_TEXT FOR ANALYSIS_.
------------------------------
What is it you want to know how to do? Why do you think your gold is in solution? The gold foils should be floating in the AP. If it were me I filter the solution, dry any solids and incinerate wash in hot HCL, filter. If you think you have gold in the AP let it set for 5 to 7days to settle allowing any solids to settle out, decant and dry the solids and incinerate wash in HCL filter and then re-process. 
Ken


----------



## Geo (Sep 14, 2013)

what makes you think you have gold in solution? as long as you have gold plated material in the solution with base metal present, there shouldnt be any gold in solution. it sounds like the hcl has been depleted or over saturated with copper. normally, AP goes brown when the solution is saturated.


----------



## 1mysurveymail (Sep 14, 2013)
------------------------------
_DATASET SECTION_.
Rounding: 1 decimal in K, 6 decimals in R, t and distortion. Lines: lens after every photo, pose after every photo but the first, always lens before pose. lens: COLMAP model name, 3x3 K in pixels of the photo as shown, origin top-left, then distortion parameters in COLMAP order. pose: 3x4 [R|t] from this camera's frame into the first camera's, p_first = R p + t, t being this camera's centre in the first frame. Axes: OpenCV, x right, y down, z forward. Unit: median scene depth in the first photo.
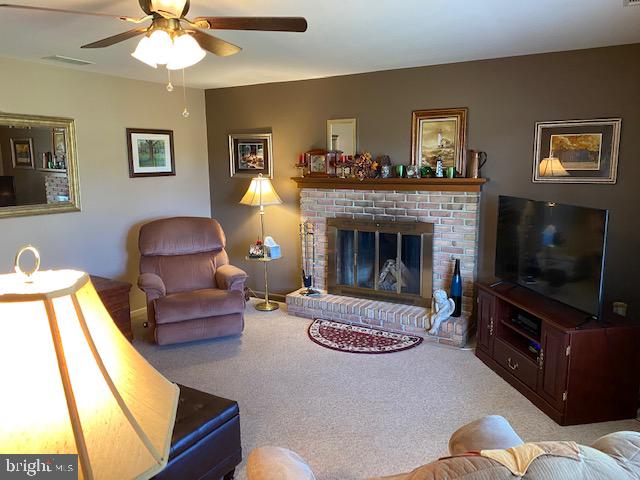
lens RADIAL K [[487.1, 0, 321.2], [0, 487.1, 235.7], [0, 0, 1]] dist [0.007840, -0.021314]
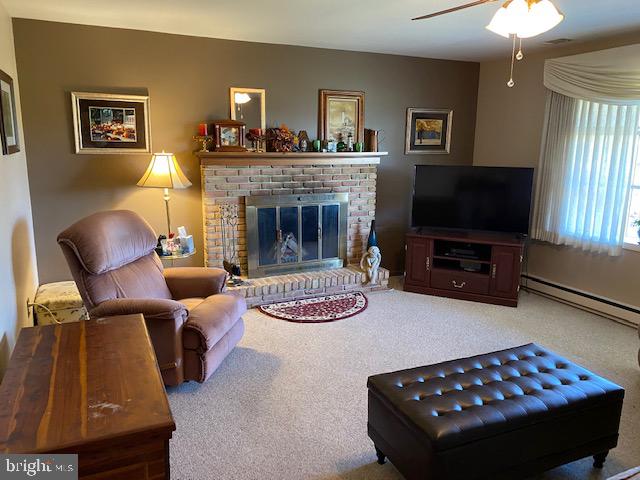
------------------------------
_WHAT YOU WILL DO_.
a) Write out everything in the gold recovery thread from "## Geo (Sep" down to "1mysurveymail (Sep 14, 2013)".
b) State whether each of the following statements agrees with the gold recovery thread. Answer yes or no, and quote the deciding words of the thread. (i) One reply advises letting the solution set for 5 to 7 days so that solids settle out. (ii) Geo writes that AP normally turns green when the solution is saturated. (iii) The gold foils are expected to sink to the bottom of the AP.
The data above have no connection to the gold recovery thread.

_SOLUTIONS TO EACH TASK_.
a)
## Geo (Sep 14, 2013)

what makes you think you have gold in solution? as long as you have gold plated material in the solution with base metal present, there shouldnt be any gold in solution. it sounds like the hcl has been depleted or over saturated with copper. normally, AP goes brown when the solution is saturated.


----------



## 1mysurveymail (Sep 14, 2013)

b)
(i) Yes: "let it set for 5 to 7days to settle allowing any solids to settle out"
(ii) No: "normally, AP goes brown when the solution is saturated."
(iii) No: "The gold foils should be floating in the AP."